Dans d’autres paroisses on est très attentifs, et je le vois parce que je suis en train de lire des lettres qui viennent d’adultes qui demandent le baptême. Et dans un certain nombre de paroisses, il y a des personnes qui se préparent au baptême, étant adultes, et qui sont accueillies, encouragées, aidées par le témoignage de chrétiens. Et le témoignage de chrétiens est d’autant plus sollicité qu’il est interrogé par des gens qui cherchent. Et enfin, dans cette paroisse-ci Sainte-Colette, sainte Colette reste pour vous un exemple et qui dépasse largement votre paroisse. Dans ce lieu, cette géographie, ce coin de Paris - qui est marqué par saint François d’Assise, à quelques rues d’ici, sainte Claire - et sainte Colette parce qu’elle est de tradition franciscaine - deux ou trois paroisses sont marquées par ce désir de chanter la louange de Dieu. Sainte Colette a passé sa vie à vouloir, en réformant l’ordre des Clarisses. Parce que l’histoire est toujours ainsi : il y a de belles créations et puis parfois, un siècle ou deux après, cela devient un peu plus oublié et donc il faut ressusciter. Sainte Colette a été de ces personnages qui ont fait revivre la belle intuition franciscaine et des Clarisses en réformant l’ordre des Clarisses et en fondant je ne sais combien de monastères, dont une grande partie dans ma région d’origine, en Bourgogne et en Franche-Comté. Et elle continue de faire du bien. On continue de la prier comme nous venons de le voir. Des personnes dans le besoin s’adressent à elle avec la certitude qu’elle transmet à Dieu la prière que vous lui adressez.

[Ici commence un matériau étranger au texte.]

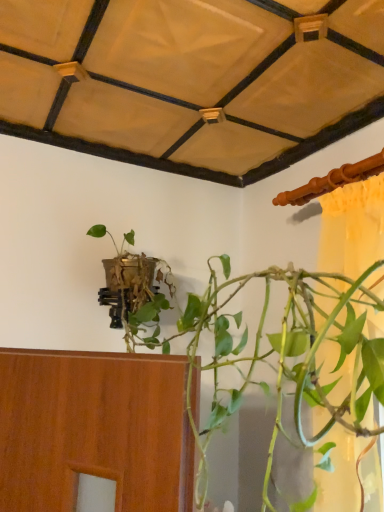
Question: Should I look upward or downward to see green matte plant at center?

Choices:
 (A) up
 (B) down

Answer: (B)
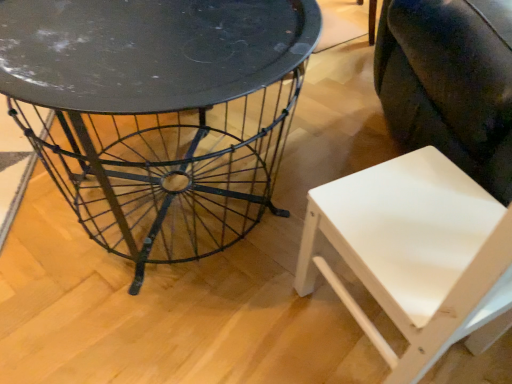
Identify the location of vacant space that is in between white matte chair at lower right and metallic wire table at center. (240, 307).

Que notre foi à nous soit toujours ressuscitée, et que nous ayons bien conscience que grâce au trésor qui est dans nos cœurs, nous pouvons vivre pour les autres et pour Dieu.

Que le Seigneur, lui-même, nous en donne la force. Que son Esprit nous assiste. Que les beaux témoignages qui nous sont donnés nous encouragent. Que sainte Colette ne cesse de prier pour nous et pour tout le peuple de Dieu.